Post-appendectomy wound infections, intraabdominal abscesses (IAA), ileus and post-operative small bowel obstruction are among the complications that may be encountered. It is a fact that these complications can be prevented with the optimal stump closure method. Regardless of the technique of stump closure after laparoscopic treatment of complicated appendicitis, different rates of wound infection have been reported, such as 2.6% [10], 6.4% [20], 8.3% [34], 0.8% [23], 19% [31] and 3.6% [35]. Although there are studies showing that the use of staplers significantly reduces the development of wound infection [20, 26, 35], there are publications claiming that the technique has no effect [23, 25]. In addition, in a clinical study published by Kim et al., they emphasized that laparoscopic endostapler repair is a safe and effective method in iatrogenic colon perforations occurring during colonoscopy [36]. In our study, our wound infection rates of 2.7% was found to be low compared to the literature. Perhaps the most important complication after laparoscopic appendectomy can be considered as IAA. We think that one of the most important reasons for this may be due to leakage after the unsafe stump closure technique. There are many studies indicating that the development of IAA is independent of the stump closure technique [6, 8, 20, 23, 25, 26, 35]. Taguchi et al. reported the rate of IAA after stapler use in complicated appendicitis as 19% [31]. In different studies, it was found to be 11.6% [22] and 11% [23] after laparoscopic treatment of complicated appendicitis. In our study, 5.5% IAA was detected, and it is lower than values in the literature. We believe that this decrease in our infective complications is due to the safe stump closure method with a stapler.

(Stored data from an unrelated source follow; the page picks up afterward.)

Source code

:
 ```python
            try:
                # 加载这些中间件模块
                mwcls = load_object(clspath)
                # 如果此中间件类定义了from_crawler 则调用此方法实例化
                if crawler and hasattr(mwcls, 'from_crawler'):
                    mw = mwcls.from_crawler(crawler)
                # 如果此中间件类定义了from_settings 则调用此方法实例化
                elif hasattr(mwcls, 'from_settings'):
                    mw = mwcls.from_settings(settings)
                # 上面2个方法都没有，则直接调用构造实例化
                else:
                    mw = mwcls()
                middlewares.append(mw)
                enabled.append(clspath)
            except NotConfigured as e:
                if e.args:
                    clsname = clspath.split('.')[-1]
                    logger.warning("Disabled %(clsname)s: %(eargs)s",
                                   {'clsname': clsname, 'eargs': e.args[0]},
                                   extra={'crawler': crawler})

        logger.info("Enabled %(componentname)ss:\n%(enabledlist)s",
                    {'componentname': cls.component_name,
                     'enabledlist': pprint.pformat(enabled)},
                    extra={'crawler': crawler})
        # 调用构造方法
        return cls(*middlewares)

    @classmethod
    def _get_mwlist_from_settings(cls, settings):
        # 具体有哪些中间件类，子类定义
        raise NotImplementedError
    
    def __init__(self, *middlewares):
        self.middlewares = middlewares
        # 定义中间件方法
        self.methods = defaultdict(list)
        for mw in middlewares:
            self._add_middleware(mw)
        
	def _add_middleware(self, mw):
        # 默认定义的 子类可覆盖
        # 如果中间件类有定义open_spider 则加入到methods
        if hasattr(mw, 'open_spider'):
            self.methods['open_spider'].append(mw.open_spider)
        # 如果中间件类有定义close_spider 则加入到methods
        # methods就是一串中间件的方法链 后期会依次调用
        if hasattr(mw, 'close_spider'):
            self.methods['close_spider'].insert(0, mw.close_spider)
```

Although it has been reported that metal staplers may cause post-operative small bowel obstruction after laparoscopic appendectomy [26, 37, 38], no patients in our study had post-operative small bowel obstruction. In our series, in which we saw post-operative ileus with a rate of 5.5%, it was found to be significantly lower than that in the literature [34].

The biggest obstacle to the use of a stapler in complicated appendicitis is seen as cost [6, 7, 18, 23, 34]. We believe that the total cost can be reduced by preventing post-operative complications that may occur after safe stump closure due to the use of a stapler and at the same time reducing the rate of re-hospitalization.

The limitations of our study are that it is single-centered, the number of patients is small, and the operations were performed by experienced surgeons, which may affect the results. Multi-center studies with high patient numbers are needed in the future.

Conclusions

We think that the use of a stapler is a safe and effective technique in cases where appendix base necrosis, perforation or severe inflammation in the appendix also affects the base of the cecum (stage 3B). We believe that after the safe stump closure technique, post-operative complications, duration of hospital stay and, consequently, the total cost will also decrease.

Conflict of interest

The authors declare no conflict of interest.